Feel a little wobbly sometimes? Sneaky, age-related balance changes start in midlife — earlier than medical experts used to think, recent research shows. That can mean grabbing stair railings more often, feeling less confident on a rocky walking trail or uneven sidewalk, and even boosting risk for a dangerous tumble. Fight back with strategies that fine-tune your sense of balance from head to toes.
“Oftentimes people don’t realize they’re having balance problems until they have that first fall,” says Debra Rose, chair of the Department of Kinesiology and codirector of the Fall Prevention Center of Excellence at California State University, Fullerton. “You may just feel like your feet aren’t under you as well as they used to be.”
When 775 women and men tried to stand on one leg for 60 seconds without extra support for a 2017 Duke University study, this classic balance test revealed a big age divide. Participants in their 30s stayed upright for an impressive 57 seconds and 40-somethings lasted 52 seconds. But those in their 50s lost their balance after 44 seconds, 60-year-olds wobbled after 40 seconds and 70-year-olds after just 27 seconds. That could mean big trouble. There’s a growing realization that injury-causing falls aren’t only a threat for older adults. They’re common at midlife too, sending 2.1 million people ages 45 to 64 to U.S. emergency rooms in 2017.
Building strength and mobility, challenging your body’s system and rooting out balance-robbers (like poor sleep) can help you maintain or restore this crucial sense, says Ryan Glatt, a brain health coach and certified personal trainer at the Pacific Brain Health Center in Santa Monica, California. “You can get sustained balance improvements and increase your confidence,” he says, noting it takes more than doing a couple of single-leg stands once a week or some ankle pumps before you get out of bed.
Every time you successfully cross the office (or your living room) with a full cup of coffee or safely navigate a rain-slick parking lot, you can thank the crew of behind-the-scenes players that work together to make staying balanced possible.
Among them: Your vestibular system in your inner ear, which uses fluid-filled canals lined with microscopic hair cells and tiny floating crystals to track and stabilize your head and body.
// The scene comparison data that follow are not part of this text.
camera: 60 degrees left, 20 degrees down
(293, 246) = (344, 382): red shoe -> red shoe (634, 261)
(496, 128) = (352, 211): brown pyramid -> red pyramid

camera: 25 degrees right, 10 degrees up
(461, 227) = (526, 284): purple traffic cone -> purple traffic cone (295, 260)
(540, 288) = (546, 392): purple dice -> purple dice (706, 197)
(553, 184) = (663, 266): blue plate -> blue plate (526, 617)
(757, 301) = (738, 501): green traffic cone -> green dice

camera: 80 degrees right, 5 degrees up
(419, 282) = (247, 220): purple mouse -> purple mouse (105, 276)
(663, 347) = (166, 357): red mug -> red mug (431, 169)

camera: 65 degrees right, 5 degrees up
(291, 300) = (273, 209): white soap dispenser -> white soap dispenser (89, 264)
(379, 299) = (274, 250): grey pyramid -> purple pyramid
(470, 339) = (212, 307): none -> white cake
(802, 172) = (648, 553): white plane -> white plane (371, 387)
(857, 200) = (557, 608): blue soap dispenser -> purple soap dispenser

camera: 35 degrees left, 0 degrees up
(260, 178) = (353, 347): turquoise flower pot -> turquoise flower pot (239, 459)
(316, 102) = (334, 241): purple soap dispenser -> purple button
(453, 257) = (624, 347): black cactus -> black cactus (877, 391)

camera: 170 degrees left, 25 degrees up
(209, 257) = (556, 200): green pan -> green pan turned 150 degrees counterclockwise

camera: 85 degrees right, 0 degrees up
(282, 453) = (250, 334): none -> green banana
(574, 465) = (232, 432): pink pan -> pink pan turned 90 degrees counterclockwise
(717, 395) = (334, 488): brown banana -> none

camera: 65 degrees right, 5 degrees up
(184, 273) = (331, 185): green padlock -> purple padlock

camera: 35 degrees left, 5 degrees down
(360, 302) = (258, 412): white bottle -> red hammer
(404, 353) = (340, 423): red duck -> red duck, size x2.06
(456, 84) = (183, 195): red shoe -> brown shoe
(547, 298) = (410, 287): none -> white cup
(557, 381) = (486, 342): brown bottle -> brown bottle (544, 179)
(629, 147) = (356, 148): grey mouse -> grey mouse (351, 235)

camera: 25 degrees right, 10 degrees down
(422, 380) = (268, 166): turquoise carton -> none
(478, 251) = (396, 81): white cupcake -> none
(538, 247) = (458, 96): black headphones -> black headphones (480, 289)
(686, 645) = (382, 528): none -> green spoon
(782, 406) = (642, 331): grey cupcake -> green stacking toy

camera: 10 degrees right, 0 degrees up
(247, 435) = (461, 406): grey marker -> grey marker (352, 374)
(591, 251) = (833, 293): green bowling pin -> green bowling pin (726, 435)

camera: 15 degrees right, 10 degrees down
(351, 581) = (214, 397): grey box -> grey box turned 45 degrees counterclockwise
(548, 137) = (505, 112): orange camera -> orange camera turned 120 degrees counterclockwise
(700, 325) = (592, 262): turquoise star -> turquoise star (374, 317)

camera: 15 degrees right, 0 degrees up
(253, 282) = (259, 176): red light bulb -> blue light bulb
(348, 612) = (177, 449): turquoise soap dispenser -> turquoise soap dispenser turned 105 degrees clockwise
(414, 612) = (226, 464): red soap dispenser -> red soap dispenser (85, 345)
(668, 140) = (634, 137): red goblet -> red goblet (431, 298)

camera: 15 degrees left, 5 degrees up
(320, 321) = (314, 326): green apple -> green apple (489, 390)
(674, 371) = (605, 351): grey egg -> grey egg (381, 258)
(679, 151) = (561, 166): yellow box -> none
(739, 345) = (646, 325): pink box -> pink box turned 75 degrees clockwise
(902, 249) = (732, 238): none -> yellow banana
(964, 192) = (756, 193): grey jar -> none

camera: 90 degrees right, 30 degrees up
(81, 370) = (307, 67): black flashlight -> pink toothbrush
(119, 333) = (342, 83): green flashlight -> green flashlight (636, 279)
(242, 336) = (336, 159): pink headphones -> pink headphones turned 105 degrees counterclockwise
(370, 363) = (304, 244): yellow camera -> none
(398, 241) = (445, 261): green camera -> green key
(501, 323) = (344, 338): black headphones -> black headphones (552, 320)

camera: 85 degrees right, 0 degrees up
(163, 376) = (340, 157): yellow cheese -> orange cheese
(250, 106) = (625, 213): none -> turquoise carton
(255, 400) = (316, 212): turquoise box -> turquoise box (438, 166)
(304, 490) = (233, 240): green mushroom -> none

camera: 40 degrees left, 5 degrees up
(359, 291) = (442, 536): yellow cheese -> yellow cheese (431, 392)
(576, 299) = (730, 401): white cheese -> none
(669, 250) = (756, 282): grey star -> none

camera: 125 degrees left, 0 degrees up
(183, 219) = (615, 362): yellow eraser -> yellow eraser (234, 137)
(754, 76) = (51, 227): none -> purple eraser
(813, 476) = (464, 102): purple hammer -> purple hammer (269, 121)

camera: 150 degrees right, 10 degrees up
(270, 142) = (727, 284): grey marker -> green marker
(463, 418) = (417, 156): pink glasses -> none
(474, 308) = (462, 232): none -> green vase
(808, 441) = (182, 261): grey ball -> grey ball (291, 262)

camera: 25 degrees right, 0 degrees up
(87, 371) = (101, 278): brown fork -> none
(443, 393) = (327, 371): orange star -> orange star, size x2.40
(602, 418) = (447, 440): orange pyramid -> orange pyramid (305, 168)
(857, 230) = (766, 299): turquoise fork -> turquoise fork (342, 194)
Proprioceptors along muscles throughout your body, which tell your brain where your body is in space. Pressure-sensing receptors in the skin on the soles of your feet, which help your brain figure out fast whether you’re on a carpet with plenty of traction or on a wet, slippery floor. Even your eyes and ears get involved, feed your brain a steady stream of visual and audio data about the three-dimensional world you’re moving through, Rose says. And as your balance command center, your brain’s busy ‘round the clock, making large and small adjustments to keep you upright.
But that’s not the whole team. “A big part of balance is plain old-fashioned strength,” notes Manhattan-based personal trainer, dance therapist and choreographer Carol Clements, author of Better Balance for Life: Banish the Fear of Falling With Simple Activities Added to Your Everyday Routine. Muscle strength of the lower extremities — the hips and thighs — is one of the most important factors in risk estimation for falls, she says.
Also key: Flexibility of your ankles, knees and other joints. “Foot mobility is your base for balancing,” Clements says. “There are 26 bones in the foot. It’s their relaxed micromovements that help you balance.”
Fine tune your sense of balance
Get beyond balance basics with these expert-endorsed strategies. Of course, check with your doctor before starting a new exercise routine if you’ve fallen, are worried about falling due to balance problems or dizziness, or have chronic health conditions.
Add balance moves to your workouts. “If I’m walking on a treadmill to increase aerobic fitness and holding onto handrails, or using an elliptical trainer or recumbent bike, it won’t improve balance,” Rose says. You have to challenge your sense of balance to get improvements, she says. Get started with exercises to restore agility, including exercises that take 10 minutes or less.
Increase the challenge at your own pace. If you’re new to balance exercises, position yourself in the corner of a room where there’s empty floor space to move across and you’re close enough to touch the walls for support, Rose suggests. Put a sturdy chair in front of you so you can hold on if you have to. Use supports less and less as you’re able. “If I’m holding onto a chair, it’s not doing much for balance,” Rose says. “If I put two fingers on the chair, I’m putting more emphasis on the balance system. If you’ve got white knuckles, lower the challenge!”